▶ [Problem details]
Pick out each line of the data below that contains the word "integrated". Uppercase and lowercase letters count as different.

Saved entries
■ ■ ■ ■ ■

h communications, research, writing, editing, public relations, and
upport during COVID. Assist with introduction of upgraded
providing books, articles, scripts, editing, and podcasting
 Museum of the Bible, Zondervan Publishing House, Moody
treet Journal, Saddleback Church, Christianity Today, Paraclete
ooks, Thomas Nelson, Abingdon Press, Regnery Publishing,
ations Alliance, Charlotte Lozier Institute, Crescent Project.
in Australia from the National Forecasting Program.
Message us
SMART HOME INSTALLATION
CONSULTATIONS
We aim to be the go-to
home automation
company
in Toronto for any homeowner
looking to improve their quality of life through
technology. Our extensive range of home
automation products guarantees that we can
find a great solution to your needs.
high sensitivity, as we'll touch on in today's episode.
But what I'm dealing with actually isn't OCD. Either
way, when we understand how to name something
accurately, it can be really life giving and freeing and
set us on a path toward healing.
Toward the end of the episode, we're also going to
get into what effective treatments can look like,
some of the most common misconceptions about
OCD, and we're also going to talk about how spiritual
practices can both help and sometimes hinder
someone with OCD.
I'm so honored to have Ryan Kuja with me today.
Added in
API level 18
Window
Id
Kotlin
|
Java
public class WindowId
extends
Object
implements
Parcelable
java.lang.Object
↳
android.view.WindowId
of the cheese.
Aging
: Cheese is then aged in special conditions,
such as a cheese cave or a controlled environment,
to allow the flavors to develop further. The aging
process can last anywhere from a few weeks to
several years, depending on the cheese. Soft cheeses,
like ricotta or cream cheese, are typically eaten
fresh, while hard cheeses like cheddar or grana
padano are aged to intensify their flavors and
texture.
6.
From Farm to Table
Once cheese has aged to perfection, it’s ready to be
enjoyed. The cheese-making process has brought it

■ ■ ■ ■ ■

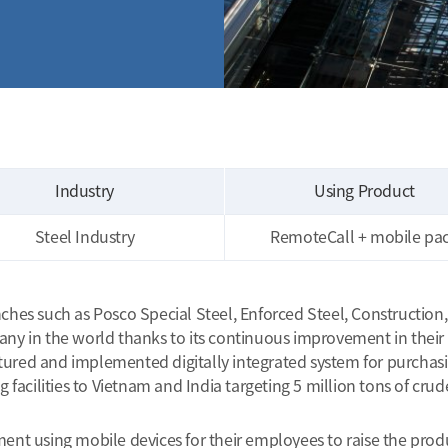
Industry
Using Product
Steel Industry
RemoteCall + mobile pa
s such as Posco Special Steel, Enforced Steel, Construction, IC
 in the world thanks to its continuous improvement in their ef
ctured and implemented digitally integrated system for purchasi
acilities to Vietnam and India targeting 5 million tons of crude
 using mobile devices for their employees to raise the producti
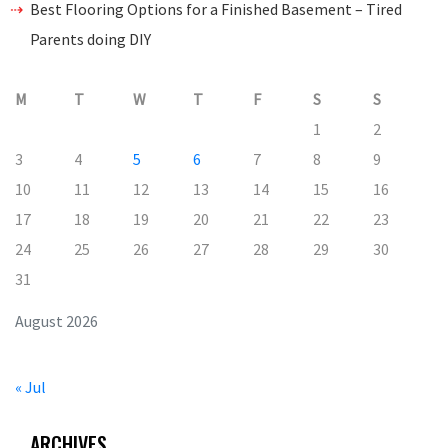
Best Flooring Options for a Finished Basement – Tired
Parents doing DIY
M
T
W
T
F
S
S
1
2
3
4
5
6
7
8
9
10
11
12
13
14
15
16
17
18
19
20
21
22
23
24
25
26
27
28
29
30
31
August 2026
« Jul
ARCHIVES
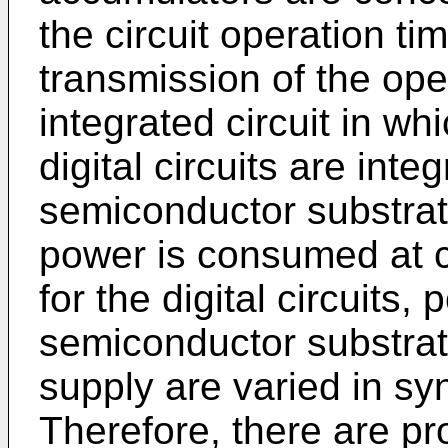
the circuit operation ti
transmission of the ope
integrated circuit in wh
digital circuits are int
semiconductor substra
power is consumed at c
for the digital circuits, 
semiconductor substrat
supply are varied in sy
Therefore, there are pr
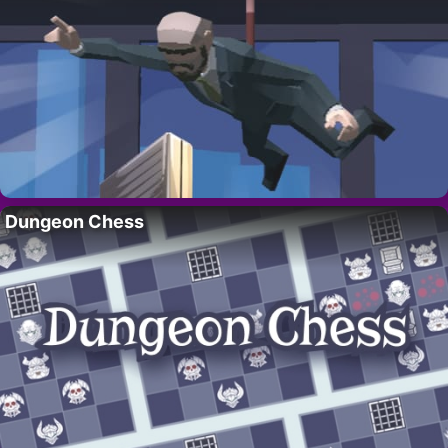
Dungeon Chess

■ ■ ■ ■ ■

▶ [Task solution]
ctured and implemented digitally integrated system for purchasi
integrated circuit in wh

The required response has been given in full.